Un post du compte « The Halfway Post », se décrivant ouvertement comme une source d’« actualités graffiti dadaïstes » et d’humour, a récemment enflammé certaines sphères en ligne. Cette publication, au ton volontairement absurde, prétendait citer un magnat pétrolier anonyme tenant des propos grotesques sur l’ancien président américain Donald Trump lors d’une réunion à la Maison-Blanche, évoquant des détails olfactifs inconvenants et un comportement erratique.
Plutôt que d’être perçue comme une satire, cette fiction a été massivement partagée et commentée comme un rapport véridique, déclenchant un flot de réactions outragées ou moqueuses. L’engouement a été tel que la fausse anecdote a rapidement franchi la barre des six millions de vues.

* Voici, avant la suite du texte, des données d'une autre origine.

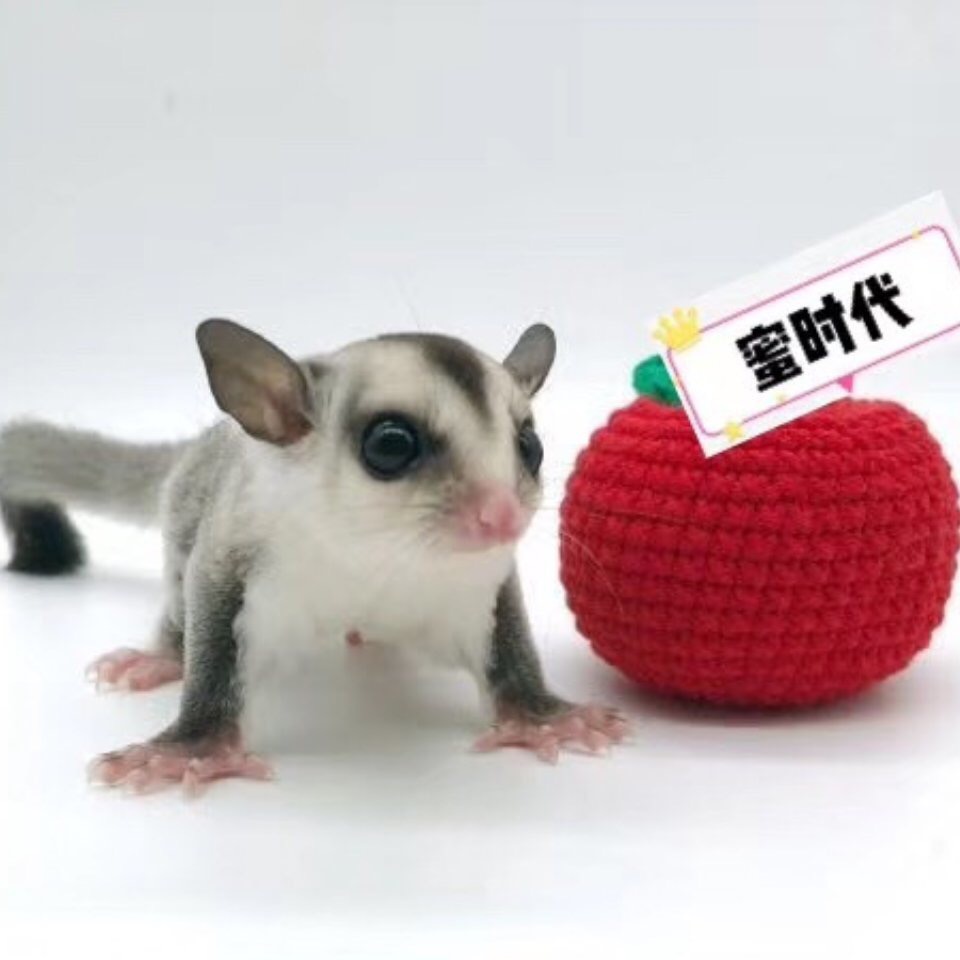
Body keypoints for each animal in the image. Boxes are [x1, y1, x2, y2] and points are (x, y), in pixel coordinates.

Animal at [0, 320, 628, 794]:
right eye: (390, 445)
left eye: (530, 446)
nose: (502, 515)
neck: (377, 553)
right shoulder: (236, 552)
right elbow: (213, 628)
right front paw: (190, 749)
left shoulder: (481, 581)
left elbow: (508, 639)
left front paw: (545, 717)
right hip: (185, 518)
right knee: (180, 599)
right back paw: (159, 655)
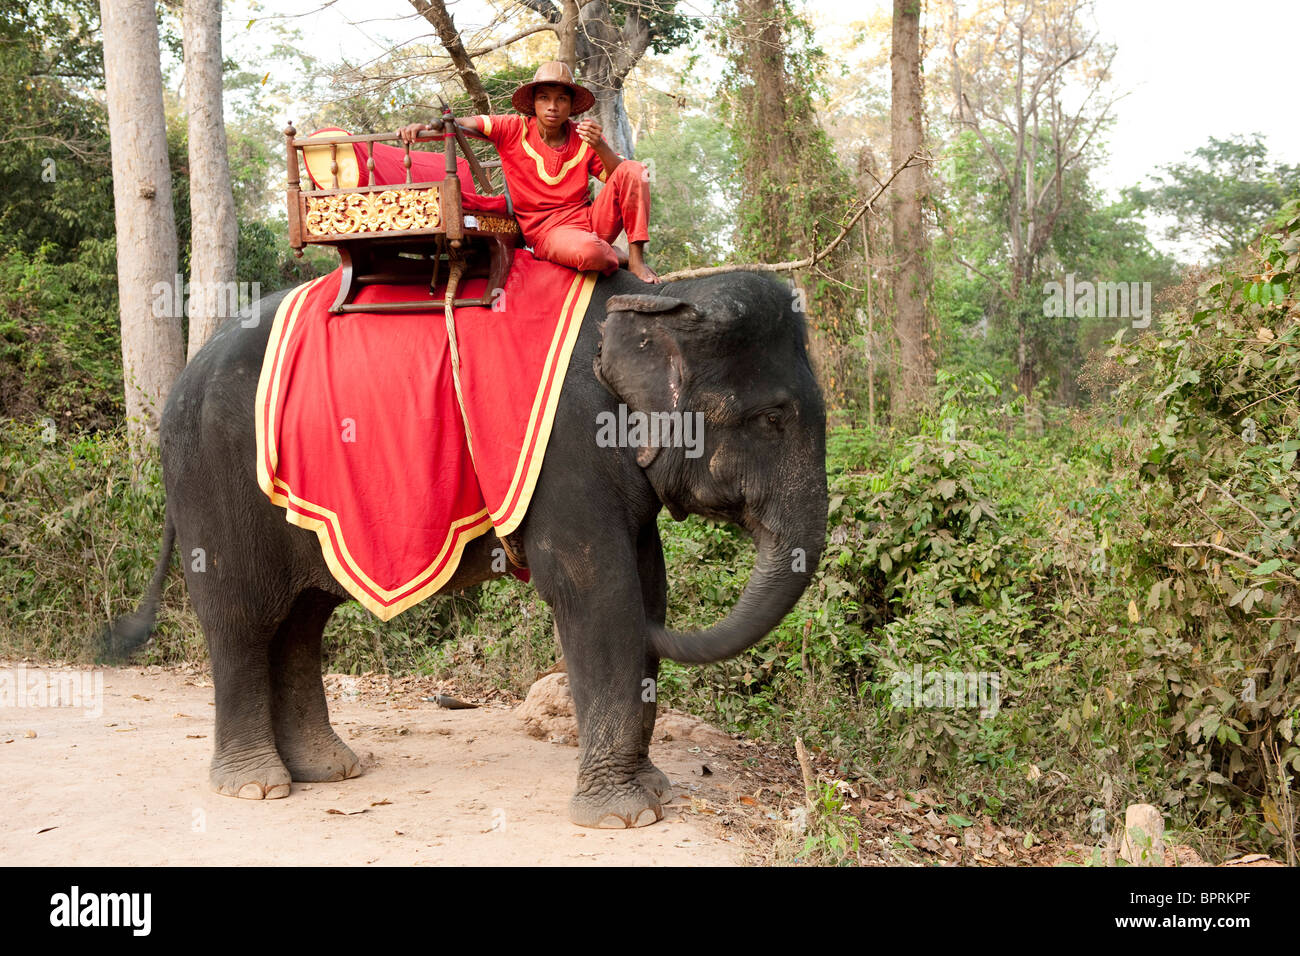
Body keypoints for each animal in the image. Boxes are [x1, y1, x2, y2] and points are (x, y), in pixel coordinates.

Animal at [103, 266, 828, 829]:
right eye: (772, 418)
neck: (657, 296)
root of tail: (179, 383)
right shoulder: (568, 447)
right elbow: (597, 587)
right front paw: (623, 818)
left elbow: (649, 580)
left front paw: (652, 791)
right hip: (213, 478)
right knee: (243, 619)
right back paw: (256, 787)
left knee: (301, 622)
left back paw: (329, 770)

Pourtant, une vérification élémentaire suffit à démêler le vrai du faux. Aucun média traditionnel, aucune source crédible n’a relayé une telle histoire. Les seules traces de cette affirmation sur le web proviennent de partages sur les réseaux sociaux et… d’articles anglophones spécialisés dans le démystification des rumeurs en ligne, qui ont identifié la supercherie.

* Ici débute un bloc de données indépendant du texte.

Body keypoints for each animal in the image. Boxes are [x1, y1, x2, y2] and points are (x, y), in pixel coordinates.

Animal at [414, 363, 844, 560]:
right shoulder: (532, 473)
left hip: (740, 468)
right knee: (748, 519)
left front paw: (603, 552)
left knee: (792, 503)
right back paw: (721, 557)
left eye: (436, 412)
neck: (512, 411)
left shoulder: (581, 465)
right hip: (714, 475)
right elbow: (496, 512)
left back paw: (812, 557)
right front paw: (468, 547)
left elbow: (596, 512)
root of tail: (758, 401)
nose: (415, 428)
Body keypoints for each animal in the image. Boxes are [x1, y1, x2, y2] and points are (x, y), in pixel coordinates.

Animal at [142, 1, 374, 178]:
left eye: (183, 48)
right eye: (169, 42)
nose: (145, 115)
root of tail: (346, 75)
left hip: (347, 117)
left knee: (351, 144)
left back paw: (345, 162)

Cet incident n’est pas isolé. Il s’inscrit dans une tendance préoccupante où la frontière entre la satire et l’information s’estompe. De nombreux sites parodiques francophones, à l’instar du Gorafi, voient régulièrement leurs inventions humoristiques reprises et diffusées comme des nouvelles authentiques par des internautes peu vigilants.

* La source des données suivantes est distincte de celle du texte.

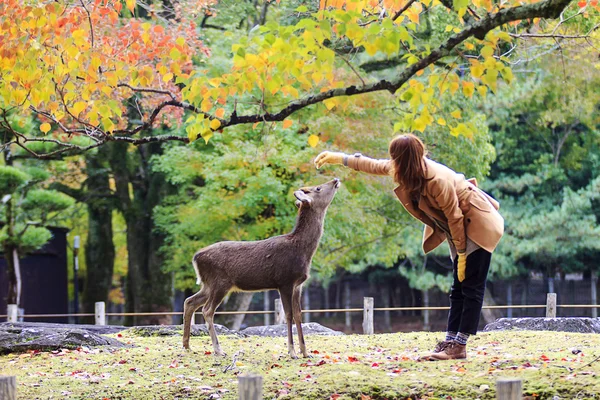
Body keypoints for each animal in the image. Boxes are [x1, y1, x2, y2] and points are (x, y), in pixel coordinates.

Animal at [183, 178, 340, 360]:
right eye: (318, 188)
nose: (335, 180)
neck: (302, 251)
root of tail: (195, 257)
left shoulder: (298, 285)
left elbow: (299, 315)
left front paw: (306, 352)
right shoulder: (284, 281)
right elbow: (288, 315)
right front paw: (292, 352)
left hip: (208, 284)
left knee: (190, 301)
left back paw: (186, 345)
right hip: (219, 282)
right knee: (207, 310)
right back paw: (218, 349)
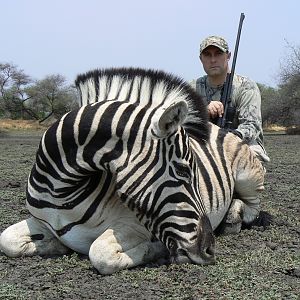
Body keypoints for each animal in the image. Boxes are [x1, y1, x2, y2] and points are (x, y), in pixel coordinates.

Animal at [0, 68, 264, 274]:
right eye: (183, 170)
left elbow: (100, 254)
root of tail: (220, 128)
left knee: (252, 207)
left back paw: (232, 218)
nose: (210, 249)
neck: (60, 191)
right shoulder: (42, 222)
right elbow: (7, 240)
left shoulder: (134, 224)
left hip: (248, 177)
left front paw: (156, 249)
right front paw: (58, 246)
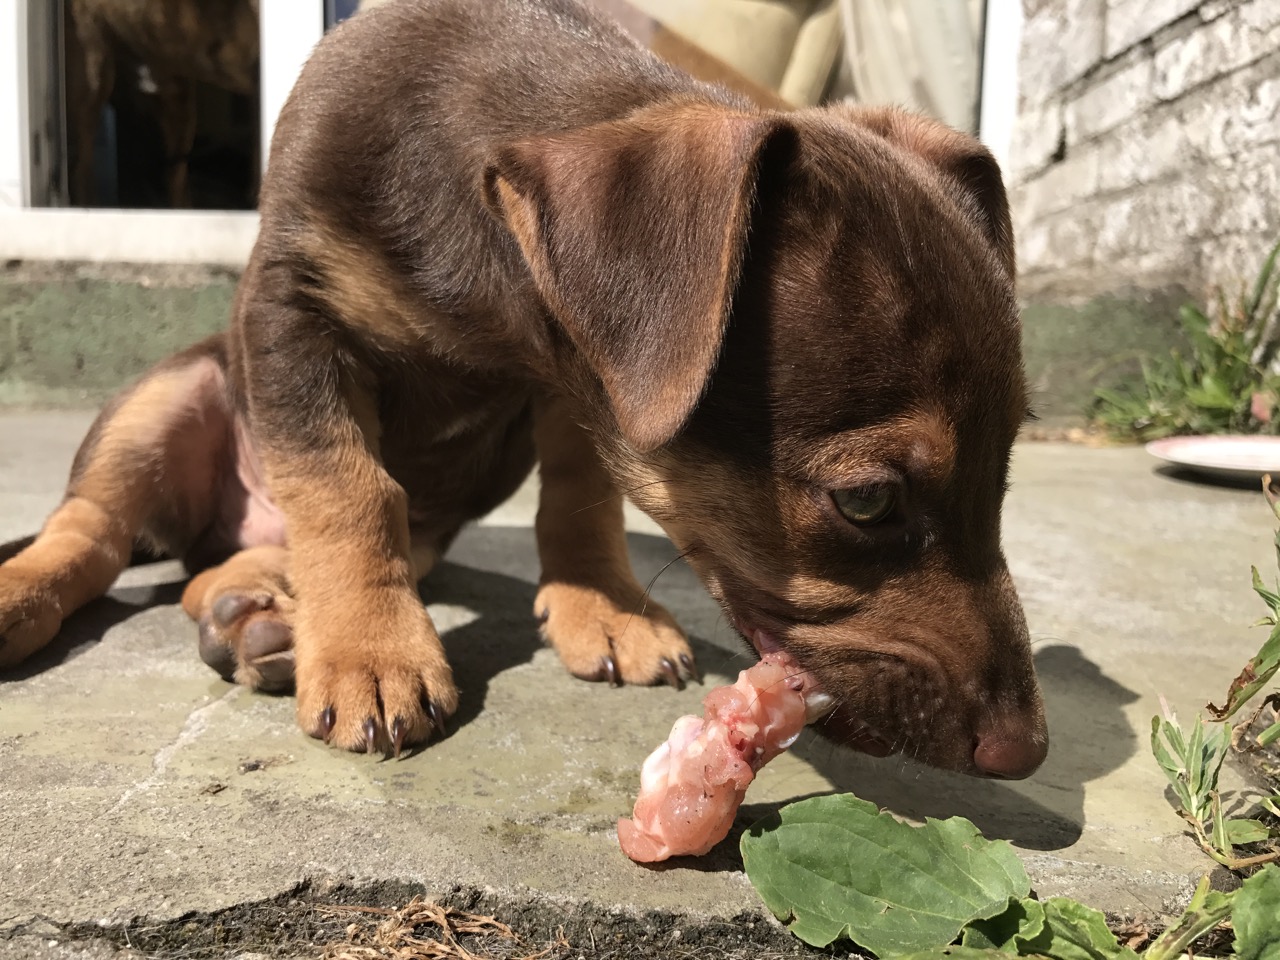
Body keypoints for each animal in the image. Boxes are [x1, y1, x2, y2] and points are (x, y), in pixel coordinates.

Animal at [0, 0, 1049, 783]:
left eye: (1007, 474)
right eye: (865, 501)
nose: (1027, 752)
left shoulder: (578, 385)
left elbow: (579, 497)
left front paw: (605, 608)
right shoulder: (292, 309)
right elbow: (344, 485)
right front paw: (374, 652)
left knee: (221, 566)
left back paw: (257, 611)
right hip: (166, 397)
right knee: (93, 531)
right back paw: (40, 592)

Le phénomène révèle moins une manipulation délibérée qu’un défaut criant de vérification et une lecture souvent superficielle des contenus en ligne. La description du compte source, qui affiche pourtant son intention comique avec auto-dérision, a été ignorée par une multitude d’utilisateurs prompts à réagir à un titre accrocheur.
Cet épisode sert de rappel : dans l’écosystème numérique actuel, où la viralité prime parfois sur la véracité, un réflexe de prudence et de critique face aux informations choquantes ou trop caricaturales reste plus que jamais nécessaire. Avant de partager, il est crucial de considérer la source et son intention réelle.